Why hands-on projects matter
Computer vision is learned by iterating on pixels, failures, and metrics. Short, well-scoped projects prove you can preprocess data, choose representations, train or tune models, and communicate results—exactly what courses, internships, and interview loops reward.
Use this page as a curriculum overlay: pick one track, implement end-to-end, then deepen the theory in the matching tutorial section and lock concepts with the related MCQ quiz pages in the same topic folder.
Recommended stack
Language & runtime
Python 3.10+ is the default teaching stack. Use virtual environments (venv or Conda) and pin opencv-python, numpy, and deep learning libraries.
OpenCV
Covers I/O, geometry, filters, features, and classical pipelines. Study OpenCV tutorial and test yourself with OpenCV MCQs.
Deep learning
PyTorch + torchvision or TensorFlow + Keras applications for detection, segmentation, and transfer learning.
Beginner project ideas
Focus on image I/O, color spaces, filtering, edges, and contours. Ship a CLI or small GUI that runs on your laptop webcam.
Grayscale & blur toolkit
Load images, apply Gaussian/median blur, compare noise reduction. Pair with filtering chapter and filtering MCQ.
Color object tracker (HSV)
Threshold a colored ball in HSV, clean with morphology, draw the largest contour. See color spaces and morphology MCQ.
Edge & line overlay
Canny + Hough lines on road or sheet photos. Follow edge detection and edges MCQ.
Mini document scanner
Find quadrilateral, apply perspective warp, adaptive threshold. Bridges transforms and thresholding MCQ.
Intermediate project ideas
Add features, matching, segmentation basics, and classical / shallow learning pipelines with measurable outputs.
Panorama or object alignment
SIFT/ORB + homography + blending. Study features intro, SIFT/ORB chapters and MCQs.
HOG + classifier pedestrian clip
Classical pipeline before deep learning. Align with HOG tutorial and HOG MCQ.
Semantic labels on a small dataset
Fine-tune a lightweight U-Net or DeepLab-style head on 20–50 masks. Read semantic segmentation and semantic MCQ.
Custom class detector (small data)
Two or three classes, label 200–500 boxes, fine-tune a small detector. Tie to detection intro, YOLO, and YOLO MCQ.
Advanced / specialization tracks
Pick a vertical and optimize latency, robustness, or metrics (mAP, mIoU, EPE, CER).
- 3D & geometry: stereo depth toy, calibration board capture—calibration, stereo, SLAM tutorials + MCQs.
- Video & motion: optical-flow visualization, action clip classifier—optical flow, action recognition + quizzes.
- OCR & documents: detect-then-recognize pipeline on scene text—OCR MCQ and related reading.

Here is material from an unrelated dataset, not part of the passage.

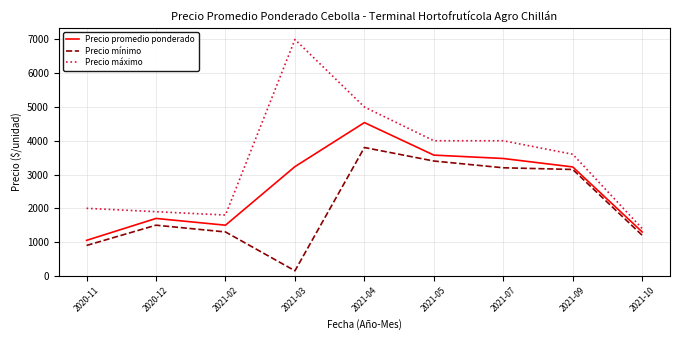

True or false: Precio mínimo and Precio promedio ponderado cross at least once.

False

- Pose & faces: webcam keypoints or embedding similarity demo—pose MCQ, face recognition MCQ.
- Generative: fine-tune a small GAN or diffusion-style denoiser—GANs, diffusion chapters + MCQs.
- Autonomous-style perception: lane mask + object boxes on dashcam frames—autonomous vehicles MCQ.
Metrics, datasets & honesty
Report train/val/test splits, class imbalance, and concrete scores (accuracy, mAP, mIoU, F1, CER). Compare against a simple baseline so improvements are believable. When using public sets such as COCO or ImageNet-style classification, cite versions and licenses.
Review CV evaluation metrics MCQs to internalize IoU, precision–recall, and mAP conventions before writing your results section.
Suggested 4-week sprint
- Week 1: OpenCV fundamentals + one filtering/edge mini-app.
- Week 2: Feature-based or classical recognition mini-project.
- Week 3: One deep learning fine-tune (classification or detection).
- Week 4: Polish README, demo video, ablation (one meaningful experiment), and MCQ review on weak topics.